He pushed a folder across to Franklin, who smiled wryly when he saw what it contained. The advertisement was familiar enough; it had appeared in all the major magazines during the past week, and must have cost the Space Department a small fortune.
An underwater scene of improbable clarity and color was spread across two pages. Vast scaly monsters, more huge and hideous than any that had lived on Earth since the Jurassic period, were battling each other in the crystalline depths.
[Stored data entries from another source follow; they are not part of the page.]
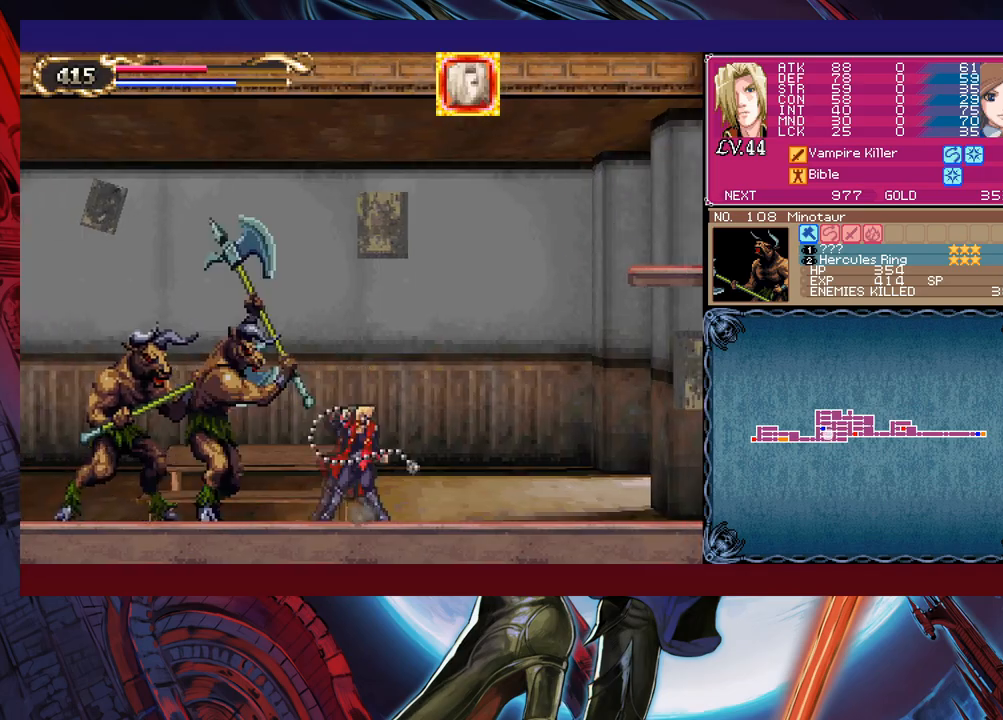
{"buttons": [], "left_stick": "center", "events": [[17, "X", "down"], [50, "X", "up"], [117, "left_stick", "right"], [233, "B", "down"], [250, "B", "up"], [267, "X", "down"], [283, "X", "up"], [283, "left_stick", "center"], [300, "X", "down"], [317, "X", "up"], [333, "left_stick", "left"], [367, "X", "down"], [400, "X", "up"], [417, "left_stick", "center"], [467, "X", "down"], [500, "X", "up"]]}
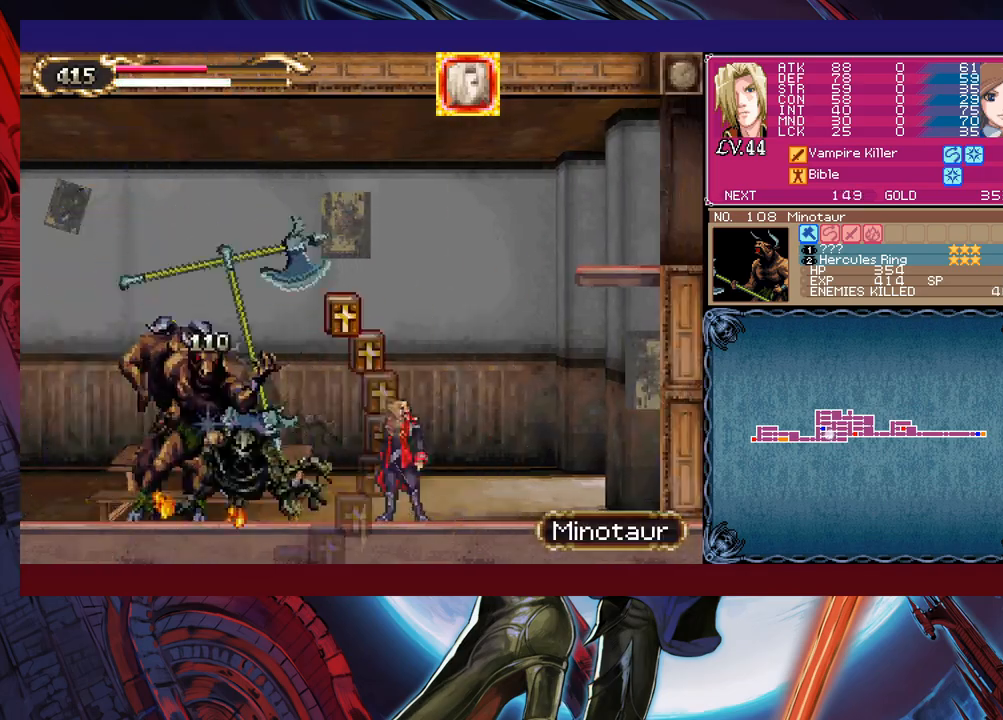
{"buttons": ["B"], "left_stick": "center", "events": [[50, "Y", "down"], [50, "left_stick", "right"], [67, "B", "down"], [67, "Y", "up"], [83, "B", "up"], [100, "B", "down"], [133, "B", "up"], [183, "left_stick", "left"], [383, "X", "down"], [400, "X", "up"], [400, "left_stick", "center"], [467, "B", "down"], [467, "Y", "down"], [483, "Y", "up"]]}
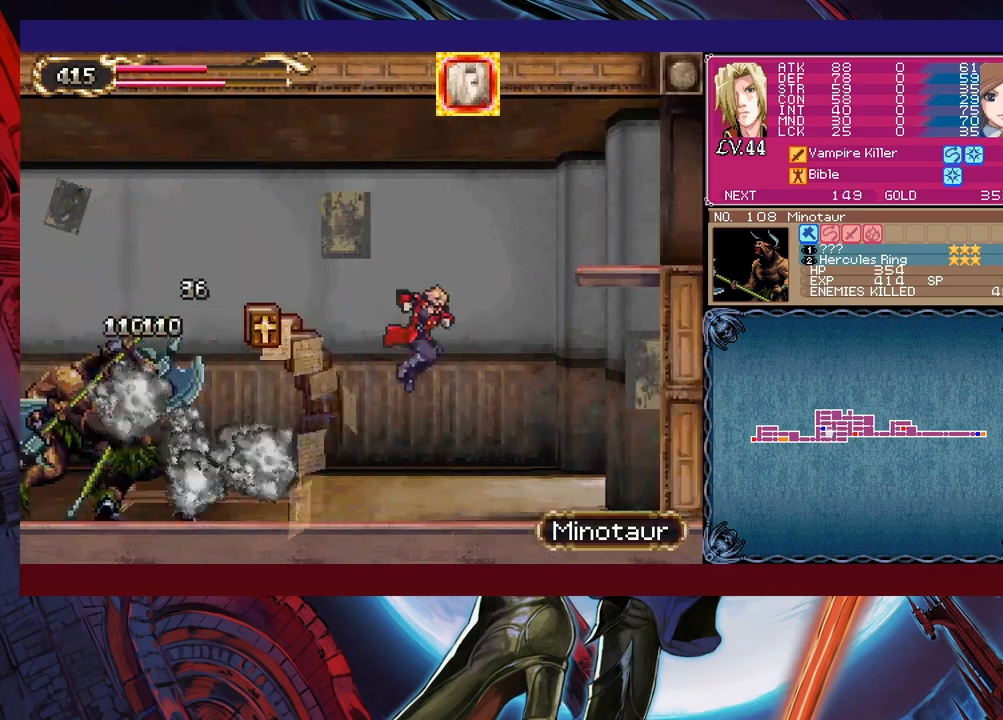
{"buttons": ["X"], "left_stick": "center", "events": [[17, "B", "up"], [17, "X", "down"], [50, "left_stick", "right"], [67, "X", "up"], [117, "X", "down"], [133, "left_stick", "center"], [200, "X", "up"], [383, "B", "down"], [383, "left_stick", "left"], [400, "B", "up"], [417, "X", "down"], [433, "X", "up"], [467, "X", "down"], [467, "left_stick", "center"]]}
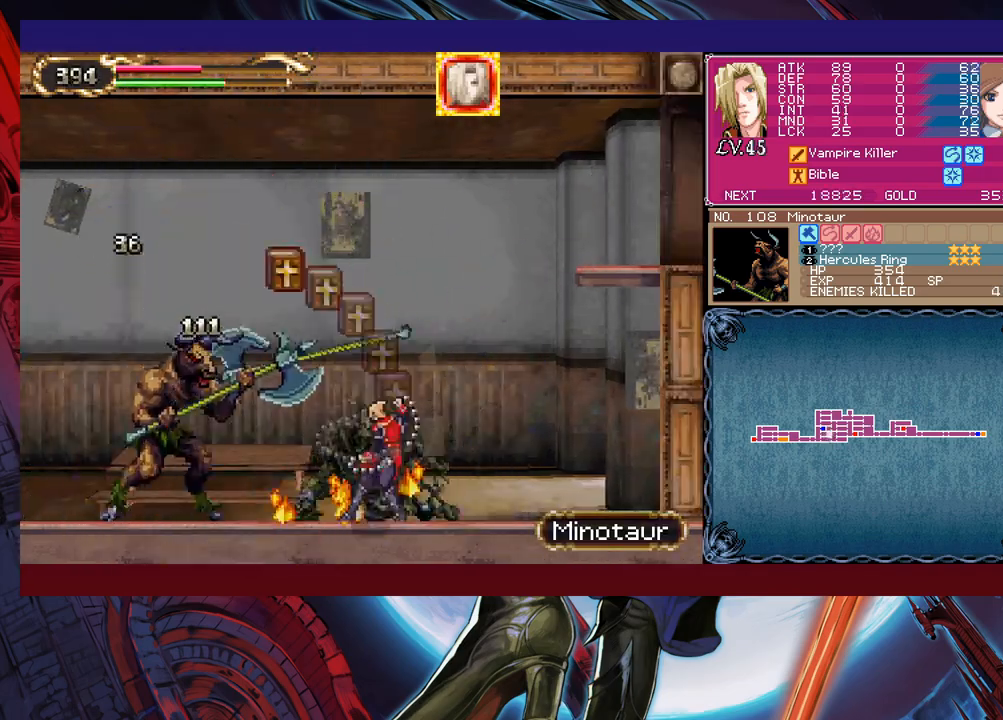
{"buttons": [], "left_stick": "down", "events": [[17, "X", "up"], [100, "Y", "down"], [117, "B", "down"], [117, "Y", "up"], [117, "left_stick", "right"], [183, "B", "up"], [200, "START", "down"], [217, "START", "up"], [283, "left_stick", "center"], [300, "A", "down"], [317, "A", "up"], [417, "A", "down"], [433, "A", "up"], [500, "left_stick", "down"]]}
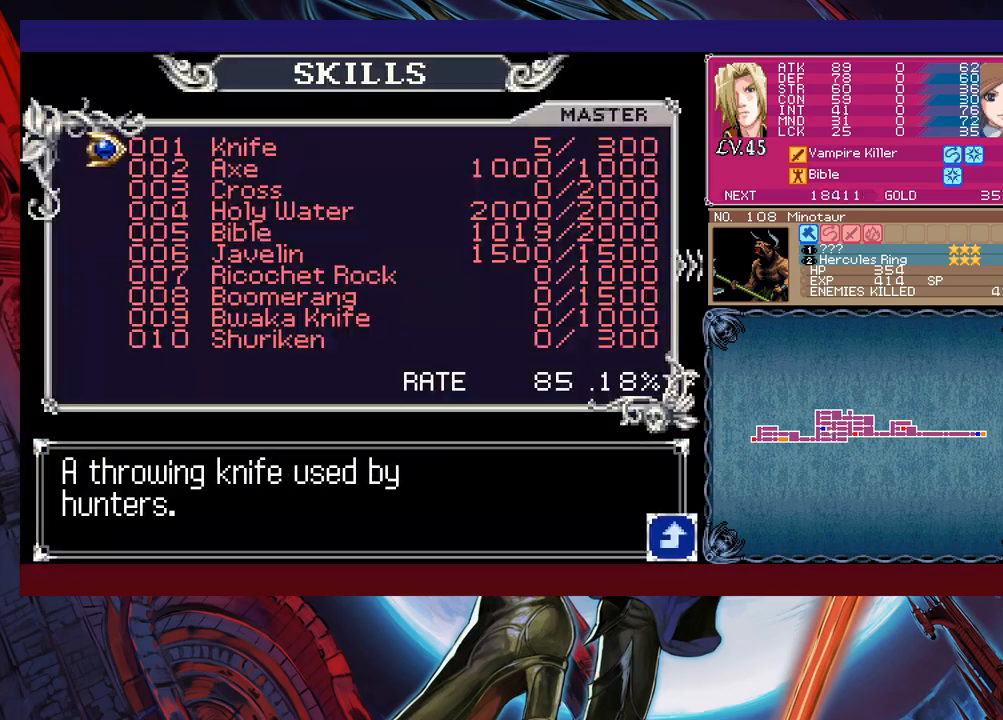
{"buttons": [], "left_stick": "right", "events": [[33, "left_stick", "center"], [400, "B", "down"], [400, "left_stick", "right"], [467, "B", "up"]]}
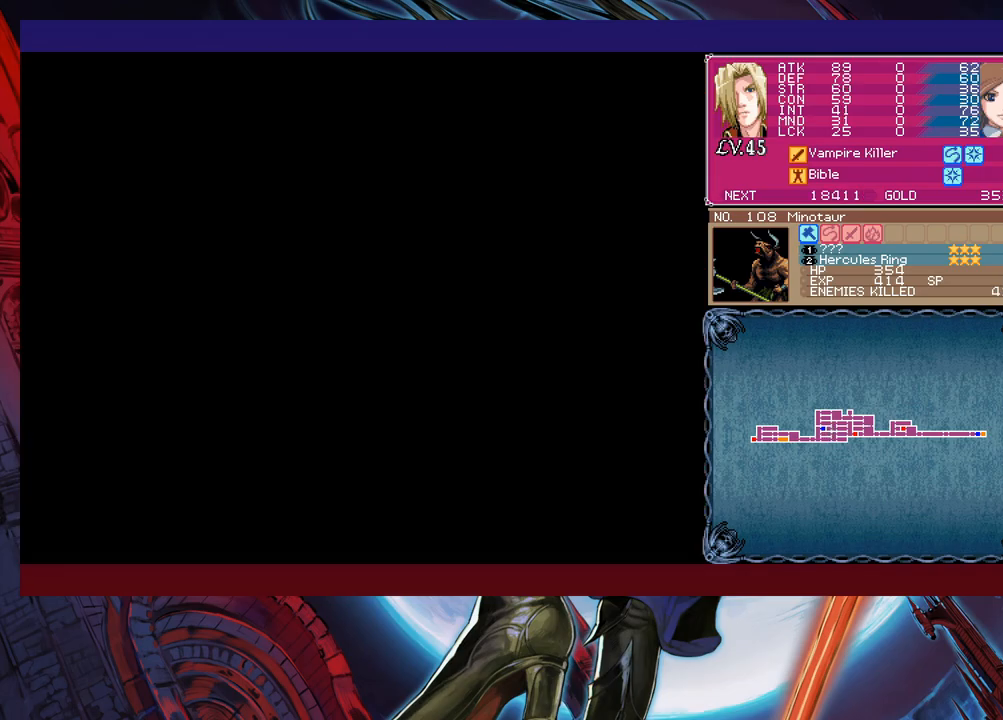
{"buttons": [], "left_stick": "center", "events": [[17, "left_stick", "left"], [233, "Y", "down"], [250, "Y", "up"], [267, "left_stick", "center"], [317, "X", "down"], [333, "X", "up"], [350, "X", "down"], [400, "X", "up"], [450, "X", "down"], [500, "X", "up"]]}
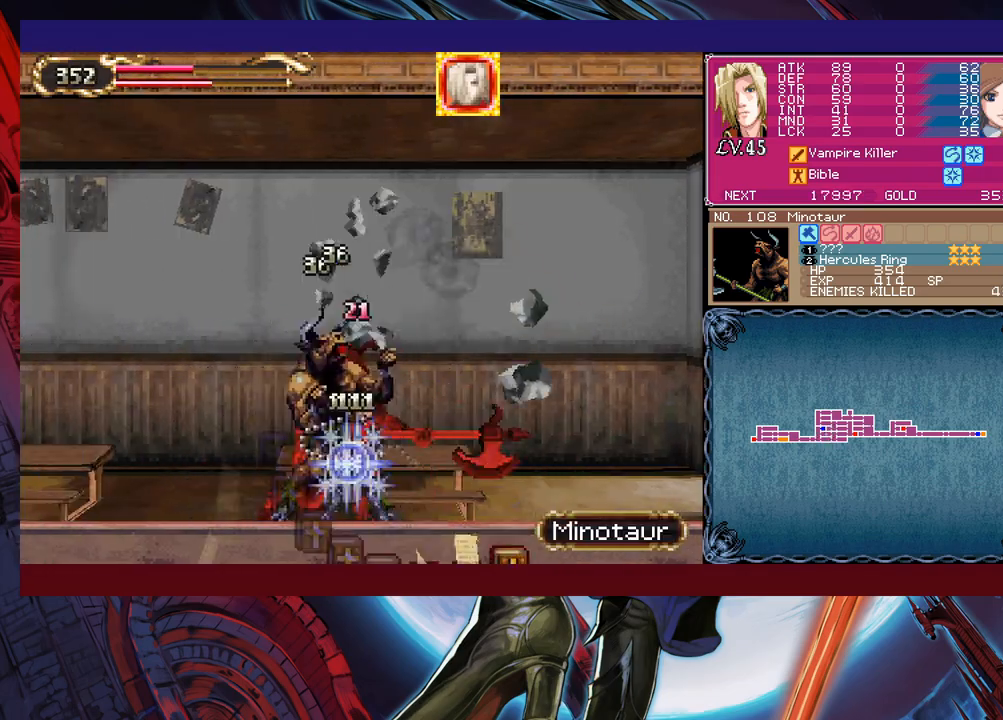
{"buttons": ["Y"], "left_stick": "right", "events": [[50, "X", "down"], [67, "X", "up"], [83, "Y", "down"], [100, "B", "down"], [100, "Y", "up"], [100, "left_stick", "right"], [117, "B", "up"], [167, "X", "down"], [183, "X", "up"], [217, "B", "down"], [283, "B", "up"], [317, "X", "down"], [333, "X", "up"], [367, "B", "down"], [383, "B", "up"], [400, "B", "down"], [433, "B", "up"], [500, "Y", "down"]]}
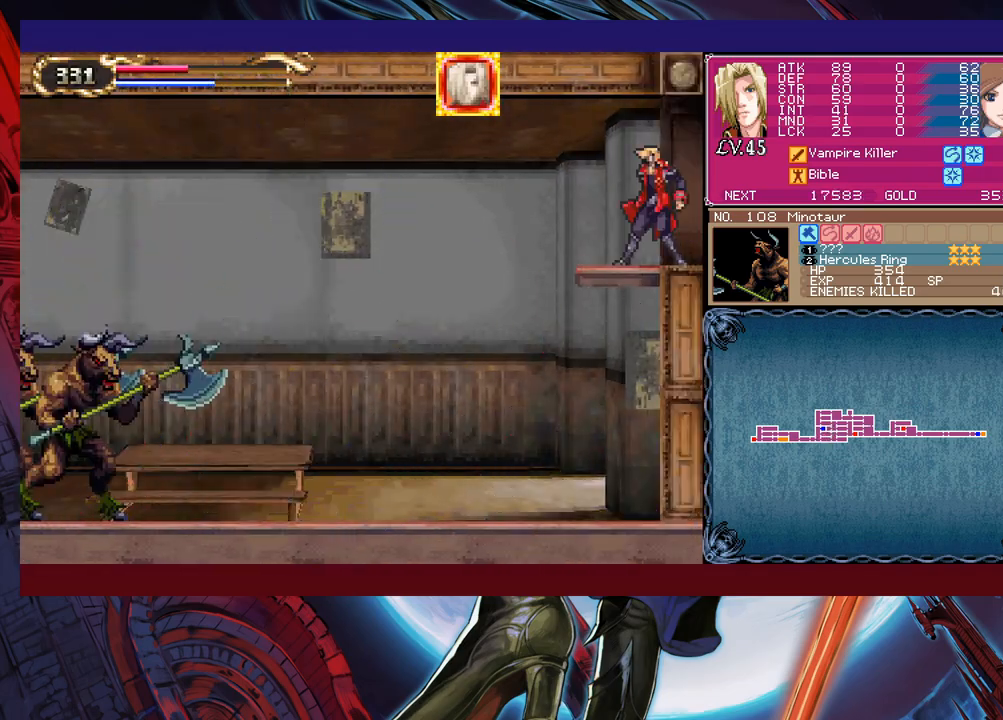
{"buttons": [], "left_stick": "left", "events": [[17, "Y", "up"], [17, "left_stick", "left"], [167, "X", "down"], [167, "left_stick", "center"], [217, "X", "up"], [267, "X", "down"], [283, "X", "up"], [300, "B", "down"], [300, "left_stick", "right"], [350, "B", "up"], [450, "Y", "down"], [467, "Y", "up"], [467, "left_stick", "left"], [483, "X", "down"], [500, "X", "up"]]}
Franklin knew, from the photographs he had seen, that they were very accurately painted, and he did not grudge the illustrator his artistic license in the matter of underwater clarity.
The text was dignified and avoided sensationalism; the painting was sensational enough and needed no embellishment. The Space Department, he read, urgently needed young men as wardens and food production experts for the exploitation of the seas of Venus. The work, it was added, was probably the most exciting and rewarding to be found anywhere in the solar system; pay was good and the qualifications were not as high as those needed for space pilot or astrogator. After the short list of physical and educational requirements, the advertisement ended with the words which the Venus Commission had been plugging for the last six months, and which Franklin had grown heartily tired of seeing: HELP TO BUILD A SECOND EARTH.
“Meanwhile,” said the ex-director, “our problem is to keep the first one going, when the bright youngsters who might be joining us are running away to Venus. And between you and me, I shouldn’t be surprised if the Space Department has been after some of our men.”
“They wouldn’t do a thing like that!”
“Wouldn’t they now? Anyway, there’s a transfer application in from First Warden McRae; if you can’t talk him out of it, try to find what made him want to leave.”
Life was certainly going to be difficult, Franklin thought. Joe McRae was an old friend; could he impose on that friendship now that he was Joe’s boss?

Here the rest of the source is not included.